I am 23 weeks and five days away from meeting my next baby, but unlike my first pregnancy, the fears of labor and delivery, breastfeeding and picking the perfect baby name are no longer at the top of my “worry list.” Instead my anxiety is focused on how I could possibly love this child as much as I love my first — my dear, sixteen month-old, Penelope.
I felt connected to Penelope the day I saw the word “yes” flash across the digital pee test, and over the next nine months my relationship with my unborn child grew as I wrote to her in my journal and talked to her aloud during my long drives to and from work. I never questioned my ability to love her, since I was already in love with her months before we met.
Once Penelope was born, my world was shaken and shifted in a direction I never expected. My priorities, desires and dreams now all center around my daughter and her happiness. I’ve become lost in her blue-eyed love spell and am finally able to truly grasp the concept of unconditional love and sacrifice.

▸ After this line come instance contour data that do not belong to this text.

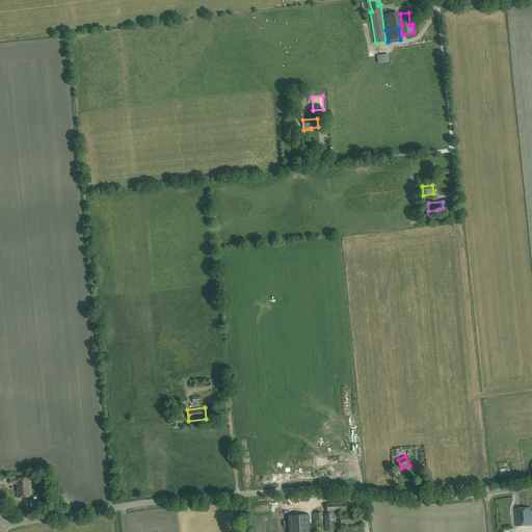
[(18,498),(30,497),(28,478),(9,480),(9,484),(16,483),(18,498)]
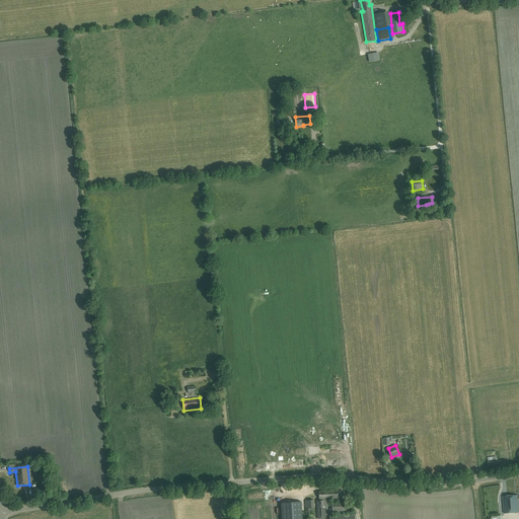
[(337,491),(330,491),(318,492),(319,501),(316,501),(317,518),(325,518),(324,507),(327,507),(326,499),(330,498),(330,499),(338,499),(337,491)]
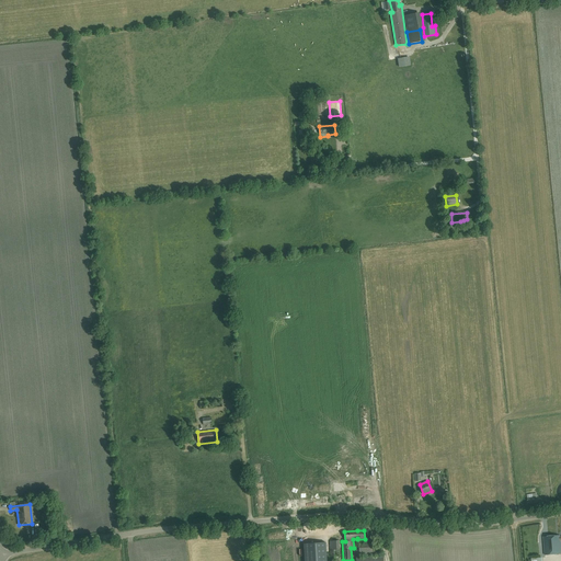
[(560,536),(560,537),(560,536),(544,537),(545,556),(560,553),(560,548),(560,540),(560,536)]
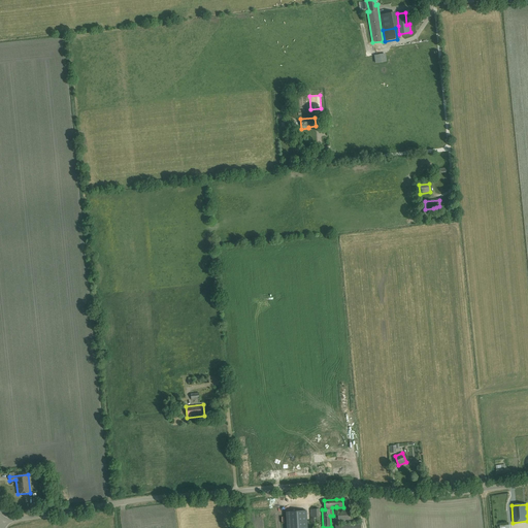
[(309,527),(319,527),(319,523),(319,509),(309,509),(309,527)]
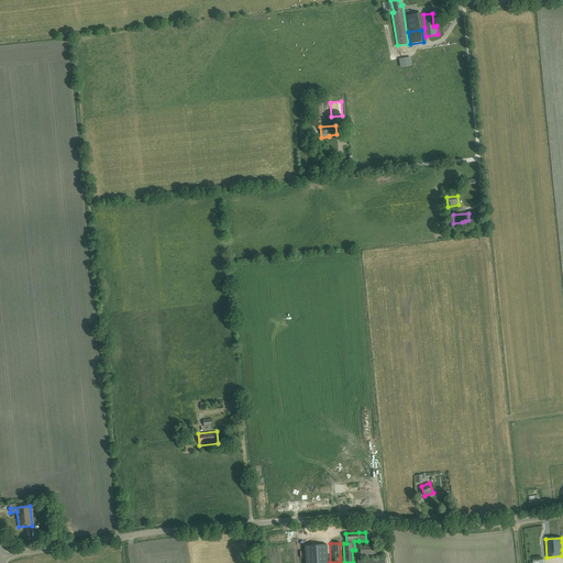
[(328,562),(327,544),(305,545),(305,562),(328,562)]
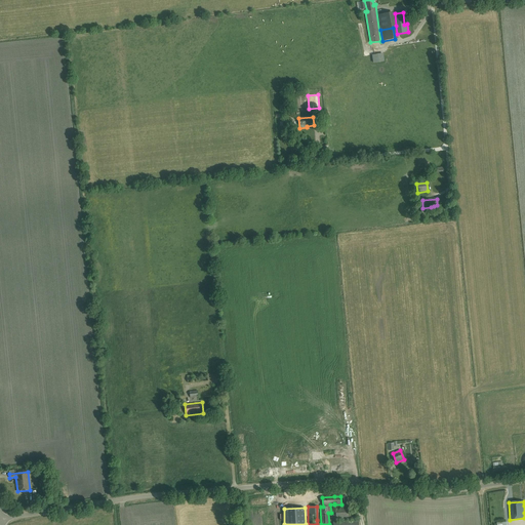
[(350,518),(356,518),(356,509),(350,509),(335,510),(335,515),(333,515),(333,519),(335,519),(336,520),(350,520),(350,518)]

My current pregnancy, on the other had, hasn’t been a connected love-fest of diary entries and soft sung lullabies. It’s been filled with exhaustion, nausea and complex thoughts that routinely make me doubt my ability to equally love and mother two children simultaneously.
Although embarrassed and a bit ashamed, I hesitantly asked my friend Jessica, a recent mom to two kids under two years old, if she carried the same fear during her second pregnancy. “Of course,” she responded! “What you are feeling is normal. All you know is your love for Penelope, who you think is perfect." She continued, “How could you think any other baby would be better, even your own?” Jessica went on to tell me that I will probably carry my doubt throughout my pregnancy. She said, "But once that new baby is in your arms, you’ll feel instant relief and fall in love all over again.” Jessica went on to remind me of one of the main reasons I want to expand our family, saying, “And just wait for your children to connect, watch and respond to one another — that is a whole new love you will all get to experience.”
I hung up the phone and took a deep breath. I no longer felt alone and I no longer felt like a bad mother for having those thoughts. Instead I realized my fear of not being able to love my second child like my first was due to my deep desire to give another what I had already given one.